C’est pourquoi, dans le cadre de la stratégie nationale en matière de bien-être au travail 2008-2012, un projet de recherche sur l’évaluation des modifications apportées en 2007 a été lancé le 15 décembre dernier. Ce projet d’une année est mené par ISW Limits, spin off de la KUL et de l’UCL en collaboration avec le Service public fédéral (SPF) Emploi, Travail et Concertation sociale. Cette recherche se composera d’une enquête quantitative (sous forme de questionnaires envoyés par mail) et d’une enquête qualitative (sous forme de groupe de discussion). Tous les acteurs concernés par cette problématique (employeurs, représentants des travailleurs, conseiller en prévention, personnes de confiance, auditeurs, juges, avocats) seront consultés afin d’analyser si le dispositif légal tel que modifié en 2007 permet de contribuer au développement dans les entreprises d’une politique de prévention et à l’amélioration de la prévention et de la lutte des comportements abusifs. Sur base des résultats de cette recherche, qui vous seront présentés, nous analyserons quelles sont les actions à mener en terme de promotion ou de modifications de la législation pour améliorer l’état de la prévention dans les entreprises.

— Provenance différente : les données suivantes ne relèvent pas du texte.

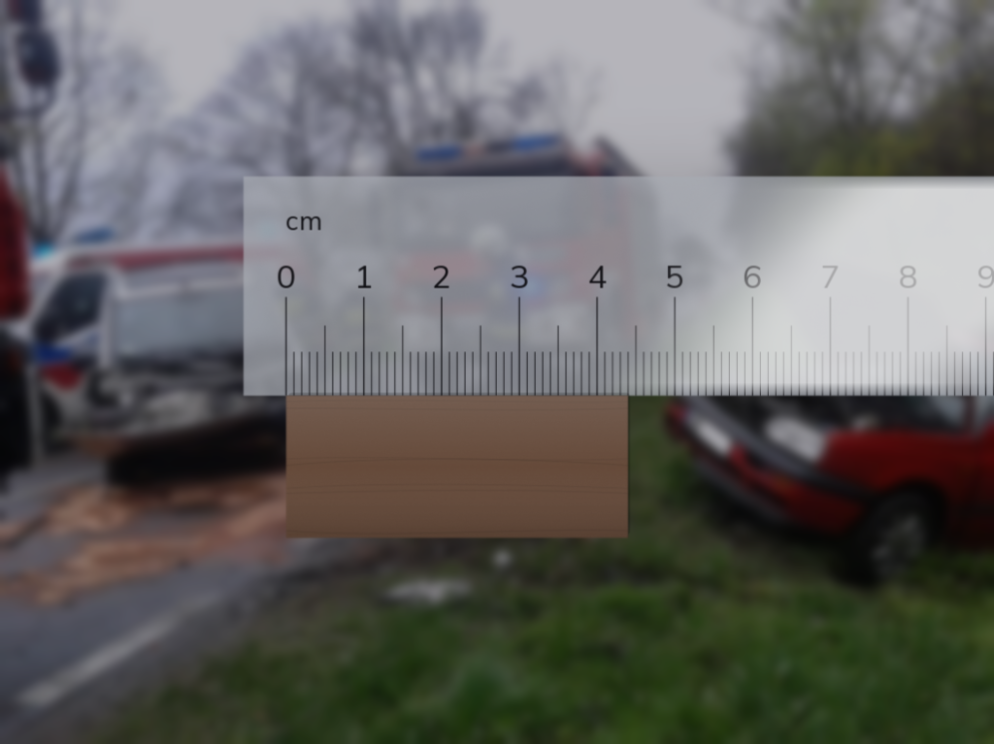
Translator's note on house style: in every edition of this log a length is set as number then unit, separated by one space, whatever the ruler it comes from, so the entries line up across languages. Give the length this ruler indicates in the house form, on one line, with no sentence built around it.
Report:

Des données statistiques seront récoltées dans ce cadre tant auprès des services de prévention que des auditorats et des services d’inspection.

Je peux déjà toutefois vous communiquer les données suivantes relatives au domaine de l’enseignement:

De 2003 au 17 août 2009, 306 décisions ont été rendues par les tribunaux du travail dont 30 visaient le domaine de l’enseignement. Ce qui correspond à plus ou moins 10 %. Trois demandeurs ont obtenu gain de cause : pour deux affaires, le juge a enjoint à l’auteur de cesser les faits et pour l’autre, le travailleur a obtenu 4 810 euros de dommages et intérêts.

Quant aux données statistiques de l’inspection du contrôle du bien-être au travail, 6 % des plaintes ayant fait l’objet d’un enregistrement visaient le secteur de l’enseignement en 2005, 13 % en 2006, 5 % en 2007, 8 % en 2008 et 6 % en 2009.

En ce qui concerne votre question relative à la transmission de l’avis du conseiller en prévention, la législation prévoit deux hypothèses dans lesquelles le rapport doit être transmis:

Il est transmis par l’employeur au travailleur visé par des mesures que l’employeur envisage de prendre à son encontre et qui modifieraient ses conditions de travail. Cela permet au travailleur d’apporter des éléments de défense lors de l’entretien préalable que l’employeur doit avoir avec lui avant de prendre ces mesures.

Il est également transmis par l’employeur au travailleur qui envisage d’agir en justice afin de lui permettre d’évaluer ses chances de succès en justice.

Dans les deux cas, il s’agit d’une communication partielle car les propositions de mesures relatives à la prévention dans l’entreprise en général et non spécifiques à la résolution du cas individuel ne sont pas transmises au travailleur.

Dans les autres cas, le rapport n’est pas transmis car il a avant tout pour objectif de conseiller l’employeur sur les mesures à prendre et en outre contient, des données sensibles et confidentielles qui, si elles étaient transmises à toutes les parties, risqueraient d’aggraver la situation. Dans un souci de transparence et pour officialiser la fin de la procédure, il est toutefois indiqué que l’employeur informe les deux parties de sa décision finale.